The lines from the one with "is no significant" through the last line below are to be copied exactly; no other lines are to be returned.

**** Dataset extract ****

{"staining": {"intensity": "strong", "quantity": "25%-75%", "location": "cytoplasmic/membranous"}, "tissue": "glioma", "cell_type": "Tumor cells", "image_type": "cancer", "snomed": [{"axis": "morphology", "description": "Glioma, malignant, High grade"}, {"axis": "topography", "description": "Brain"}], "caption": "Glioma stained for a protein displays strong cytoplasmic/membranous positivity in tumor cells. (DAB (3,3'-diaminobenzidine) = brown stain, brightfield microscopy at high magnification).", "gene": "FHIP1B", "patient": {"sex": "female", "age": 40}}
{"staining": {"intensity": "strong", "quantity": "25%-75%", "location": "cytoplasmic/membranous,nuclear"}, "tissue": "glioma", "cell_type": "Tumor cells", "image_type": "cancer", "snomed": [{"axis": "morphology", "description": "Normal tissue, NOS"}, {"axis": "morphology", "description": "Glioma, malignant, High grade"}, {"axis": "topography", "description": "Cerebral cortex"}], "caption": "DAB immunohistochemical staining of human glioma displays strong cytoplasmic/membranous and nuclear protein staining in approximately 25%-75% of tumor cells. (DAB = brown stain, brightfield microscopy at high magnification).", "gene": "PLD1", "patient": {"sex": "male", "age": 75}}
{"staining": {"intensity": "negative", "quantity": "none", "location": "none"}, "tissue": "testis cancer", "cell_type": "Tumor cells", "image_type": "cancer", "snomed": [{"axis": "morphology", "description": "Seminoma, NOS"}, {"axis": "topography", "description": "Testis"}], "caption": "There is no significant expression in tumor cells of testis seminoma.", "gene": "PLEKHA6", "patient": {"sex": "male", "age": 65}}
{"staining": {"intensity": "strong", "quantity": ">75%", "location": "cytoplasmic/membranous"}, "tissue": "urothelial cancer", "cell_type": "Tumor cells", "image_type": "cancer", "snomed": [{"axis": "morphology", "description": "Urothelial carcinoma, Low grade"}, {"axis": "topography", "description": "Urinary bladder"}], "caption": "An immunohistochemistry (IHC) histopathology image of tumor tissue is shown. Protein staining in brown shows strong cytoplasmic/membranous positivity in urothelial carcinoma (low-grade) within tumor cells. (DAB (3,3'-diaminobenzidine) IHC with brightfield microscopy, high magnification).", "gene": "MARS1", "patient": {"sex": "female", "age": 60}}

****

Answer for the task:
{"staining": {"intensity": "negative", "quantity": "none", "location": "none"}, "tissue": "testis cancer", "cell_type": "Tumor cells", "image_type": "cancer", "snomed": [{"axis": "morphology", "description": "Seminoma, NOS"}, {"axis": "topography", "description": "Testis"}], "caption": "There is no significant expression in tumor cells of testis seminoma.", "gene": "PLEKHA6", "patient": {"sex": "male", "age": 65}}
{"staining": {"intensity": "strong", "quantity": ">75%", "location": "cytoplasmic/membranous"}, "tissue": "urothelial cancer", "cell_type": "Tumor cells", "image_type": "cancer", "snomed": [{"axis": "morphology", "description": "Urothelial carcinoma, Low grade"}, {"axis": "topography", "description": "Urinary bladder"}], "caption": "An immunohistochemistry (IHC) histopathology image of tumor tissue is shown. Protein staining in brown shows strong cytoplasmic/membranous positivity in urothelial carcinoma (low-grade) within tumor cells. (DAB (3,3'-diaminobenzidine) IHC with brightfield microscopy, high magnification).", "gene": "MARS1", "patient": {"sex": "female", "age": 60}}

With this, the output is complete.